The House Appropriations Committee’s 2014 foreign operations bill would give full funding to embassy security, with the goal of preventing a repeat of last year’s deadly attack in Benghazi, Libya. The measure also would maintain security money for allies Israel and Jordan.
But it would cut heavily in other areas, taking spending down to $34.1 billion. That’s $8 billion or about 20 percent lower than last year. Along with proposed cuts to the Internal Revenue Service, the measure includes some of the most severe elements of the GOP’s cost-cutting effort.
‘‘Given all of the country’s needs and fiscal realities, we must prioritize our very limited funds on only the most important international activities,’’ said the committee chairman, Rep. Hal Rogers, R-Ky.
His bill, he said, decreases spending for ‘‘lower-priority programs or those that we simply cannot afford at this time.’’
These include all of the State Department’s money to combat climate change and promote clean technology, as well as funding for several U.N. and international organizations.

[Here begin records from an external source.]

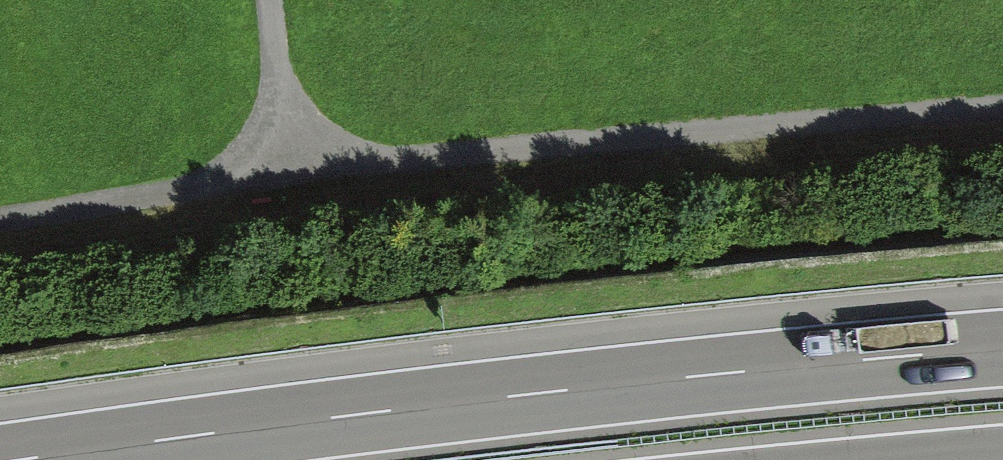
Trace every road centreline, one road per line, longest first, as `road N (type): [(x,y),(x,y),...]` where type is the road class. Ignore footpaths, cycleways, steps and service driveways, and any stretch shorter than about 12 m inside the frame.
road 1 (track): [(0,223),(284,175),(1002,109)]
road 2 (motorway): [(1002,348),(364,413),(13,459)]
road 3 (track): [(270,0),(284,175)]

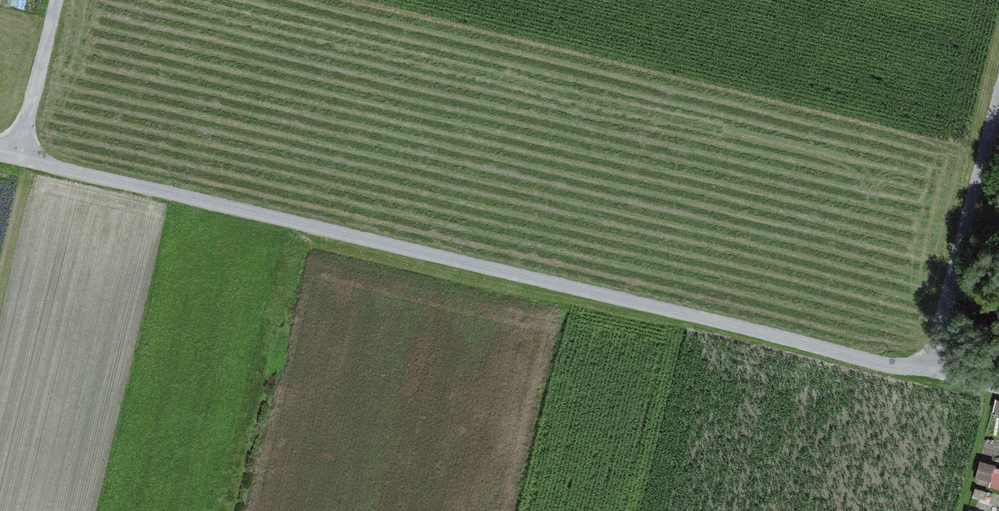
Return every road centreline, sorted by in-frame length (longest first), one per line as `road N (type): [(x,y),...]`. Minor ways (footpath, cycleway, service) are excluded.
road 1 (track): [(939,367),(895,366),(0,150)]
road 2 (track): [(939,367),(998,122)]
road 3 (track): [(23,155),(59,0)]

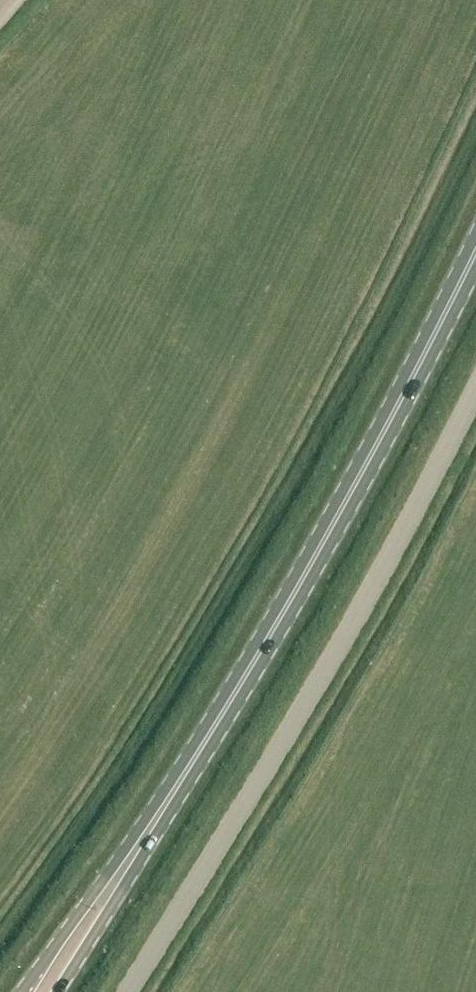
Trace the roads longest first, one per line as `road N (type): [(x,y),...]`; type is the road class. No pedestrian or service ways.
road 1 (unclassified): [(126,991),(300,712),(475,386)]
road 2 (primary): [(475,250),(281,614),(130,857)]
road 3 (primary): [(130,857),(23,991)]
road 4 (primary): [(56,991),(130,857)]

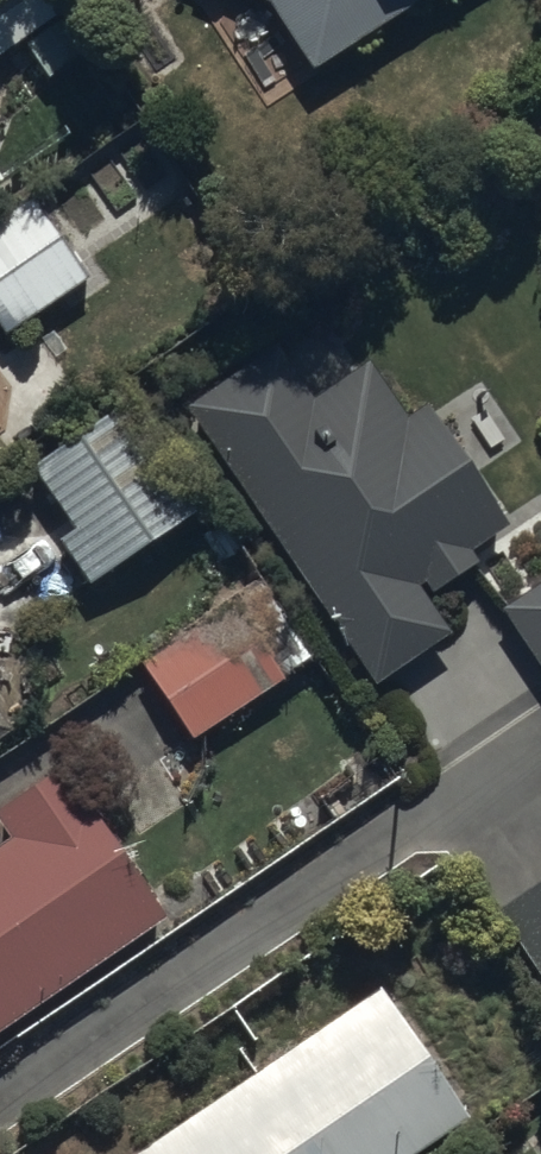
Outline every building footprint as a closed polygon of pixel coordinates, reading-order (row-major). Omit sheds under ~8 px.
[(310,69),(424,0),(254,0),(270,8),(310,69)] [(0,222),(0,335),(2,339),(89,282),(35,199),(0,222)] [(187,408),(375,687),(451,635),(426,599),(481,561),(474,550),(507,527),(425,409),(409,420),(370,364),(315,401),(277,346),(187,408)] [(61,546),(88,587),(201,515),(130,403),(32,465),(77,536),(61,546)] [(502,612),(540,668),(540,585),(502,612)] [(283,686),(280,681),(315,660),(268,586),(144,665),(193,743),(283,686)] [(0,716),(0,744),(13,735),(0,716)] [(67,769),(0,814),(0,819),(11,836),(0,844),(0,1037),(171,916),(67,769)] [(496,914),(540,982),(540,885),(496,914)] [(135,1153),(419,1153),(469,1120),(380,989),(135,1153)]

The U.S. Agency for International Development’s budget would drop around 11 percent to $1.4 billion, while the State Department’s funding level for foreign government assistance would fall by a quarter to $17.3 billion.
Tough conditions would be attached on aid to Afghanistan, Egypt, Pakistan and the Palestinians.

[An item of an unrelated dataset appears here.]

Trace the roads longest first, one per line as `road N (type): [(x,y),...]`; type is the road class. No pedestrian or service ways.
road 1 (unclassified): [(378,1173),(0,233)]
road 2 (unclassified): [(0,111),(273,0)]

Republicans are seeking again to block U.S. funds to any U.N. body or international family-planning group that may be involved in abortion, a change that the Senate has knocked down several times since Obama overturned the policy of President George W. Bush.
Much in the bill is unlikely to ever become law. Since leaving the Senate to become America’s top diplomat, Secretary of State John Kerry has repeatedly made the case that foreign assistance programs represent less than 1 percent of the federal budget, far less than the impression given by some lawmakers. The White House, too, opposes extreme cuts to foreign operations.

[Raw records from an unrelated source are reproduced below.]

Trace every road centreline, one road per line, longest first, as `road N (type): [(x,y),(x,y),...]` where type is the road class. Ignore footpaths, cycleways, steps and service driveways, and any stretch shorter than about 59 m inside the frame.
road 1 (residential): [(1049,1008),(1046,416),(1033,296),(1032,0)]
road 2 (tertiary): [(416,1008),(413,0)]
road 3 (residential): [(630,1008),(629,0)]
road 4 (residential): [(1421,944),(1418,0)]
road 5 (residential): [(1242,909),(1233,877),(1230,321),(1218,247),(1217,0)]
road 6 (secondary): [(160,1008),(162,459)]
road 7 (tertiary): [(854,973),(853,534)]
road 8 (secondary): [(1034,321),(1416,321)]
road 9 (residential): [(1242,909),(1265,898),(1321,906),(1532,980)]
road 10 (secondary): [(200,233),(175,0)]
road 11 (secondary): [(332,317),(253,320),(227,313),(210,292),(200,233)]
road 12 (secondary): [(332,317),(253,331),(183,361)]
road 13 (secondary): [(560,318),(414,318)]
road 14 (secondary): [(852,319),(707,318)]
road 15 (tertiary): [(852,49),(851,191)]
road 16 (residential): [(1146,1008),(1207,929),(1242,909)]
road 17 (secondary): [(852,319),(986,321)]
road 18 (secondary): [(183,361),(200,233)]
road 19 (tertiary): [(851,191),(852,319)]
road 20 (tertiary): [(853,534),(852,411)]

‘‘We are very concerned,’’ State Department spokeswoman Marie Harf told reporters. ‘‘These proposed cuts, which would be devastating if put into effect, would hurt our ability to stand up for American interests and values around the world. The U.S. can’t lead if we retreat in this way.’’
Harf said the proposed 41 percent cut in economic develop assistance would hurt countries suffering from severe poverty, such as Afghanistan and Somalia, to regional partners such as Mexico and Colombia. It also would force cutbacks in anti-hunger programs in Africa, she said.
Like other agencies, the State Department has suffered from the across-the-board automatic spending reductions that went into effect earlier this year. The cuts forced the United States to cut $2.6 billion in global humanitarian aid, security funds and other international programs in some of the world’s most unstable regions.